Issuer: Veradermics, Inc (MANE)
CIK: 0001827635
Period of Report: 2026-02-03

Reporting Person: CHILDS JOHN W (Director)

Non-Derivative Transactions

Date Security Code Shares Price A/D Holdings After Ownership
2026-02-05 Common Stock C 480269 Acquired 480269 Indirect
2026-02-05 Common Stock C 906862 Acquired 1387131 Indirect
2026-02-05 Common Stock C 520758 Acquired 1907889 Indirect
2026-02-05 Common Stock P 294117 $17 Acquired 2202006 Indirect

Derivative Transactions

Date Security Exercise Price Code Shares A/D Expiration Underlying Ownership
2026-02-05 Series A Convertible Preferred Stock $ C 480269 Disposed Common Stock (480269) Indirect
2026-02-05 Series B Convertible Preferred Stock $ C 906862 Disposed Common Stock (906862) Indirect
2026-02-05 Series C Convertible Preferred Stock $ C 520758 Disposed Common Stock (520758) Indirect
2026-02-03 Stock Option (Right to Buy) $17 A 51525 Acquired 2036-02-03 Common Stock (51525) Direct

Footnotes

F1: On February 5, 2026, the shares of Series A Convertible Preferred Stock automatically converted into shares of the Issuer's common stock, par value $0.00001 per share ("Common Stock"), on a 10.067-for-1 basis without payment of further consideration immediately prior to the closing of the Issuer's initial public offering. The shares have no expiration date.

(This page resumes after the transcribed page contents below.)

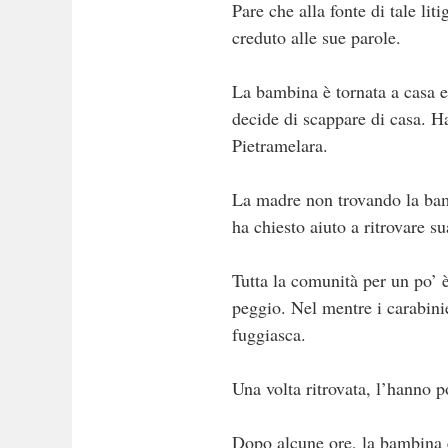
Pare che alla fonte di tale li
creduto alle sue parole.
La bambina è tornata a casa e 
decide di scappare di casa. Ha
Pietramelara.
La madre non trovando la bamb
ha chiesto aiuto a ritrovare sua
Tutta la comunità per un po’ 
peggio. Nel mentre i carabinie
fuggiasca.
Una volta ritrovata, l’hanno po
Dopo alcune ore, la bambina è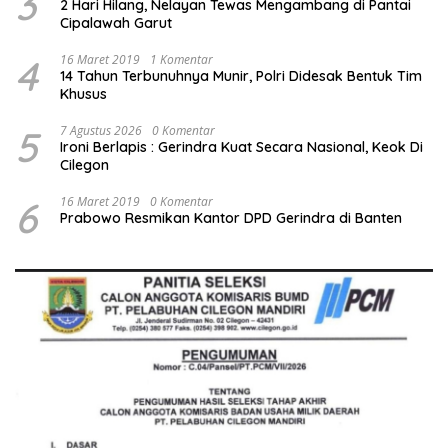
3
2 Hari Hilang, Nelayan Tewas Mengambang di Pantai
Cipalawah Garut
4
16 Maret 2019
1 Komentar
14 Tahun Terbunuhnya Munir, Polri Didesak Bentuk Tim
Khusus
5
7 Agustus 2026
0 Komentar
Ironi Berlapis : Gerindra Kuat Secara Nasional, Keok Di
Cilegon
6
16 Maret 2019
0 Komentar
Prabowo Resmikan Kantor DPD Gerindra di Banten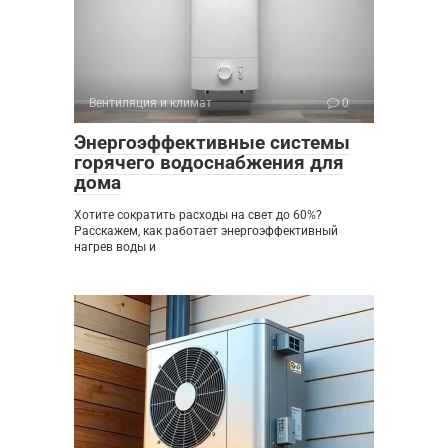
Вентиляция и климат
0
Энергоэффективные системы
горячего водоснабжения для
дома
Хотите сократить расходы на свет до 60%?
Расскажем, как работает энергоэффективный
нагрев воды и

F2: Shares held by J.W. Childs Associates (FL), L.P. John W. Childs 2013 Revocable Trust is the sole owner of J.W. Childs Associates (FL), L.P. The Reporting Person, a member of the board of directors of the Issuer, is Trustee of John W. Childs 2013 Revocable Trust and may be deemed to hold voting and dispositive power with respect to these securities.

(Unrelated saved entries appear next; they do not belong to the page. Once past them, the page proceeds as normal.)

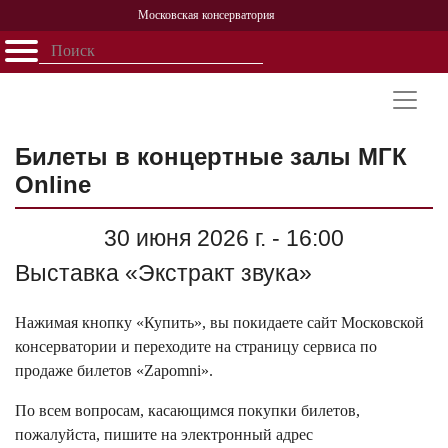
Московская консерватория
Открыть - закрыть
Главная
События
Афиша
Учеба
Наука
Структура
Персоналии
История
Партнерство
Билеты в концертные залы МГК
Online
30 июня 2026 г. - 16:00
Выставка «Экстракт звука»
Нажимая кнопку «Купить», вы покидаете сайт Московской
консерватории и переходите на страницу сервиса по
продаже билетов «Zapomni».
По всем вопросам, касающимся покупки билетов,
пожалуйста, пишите на электронный адрес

F3: On February 5, 2026, the shares of Series B Convertible Preferred Stock automatically converted into shares of Common Stock on a on a 10.067-for-1 basis without payment of further consideration immediately prior to the closing of the Issuer's initial public offering. The shares have no expiration date.

F4: On February 5, 2026, the shares of Series C Convertible Preferred Stock automatically converted into shares of Common Stock on a on a 10.067-for-1 basis without payment of further consideration immediately prior to the closing of the Issuer's initial public offering. The shares have no expiration date.

F5: This option shall be fully vested and exercisable on February 3, 2027, the first anniversary of the vesting commencement date.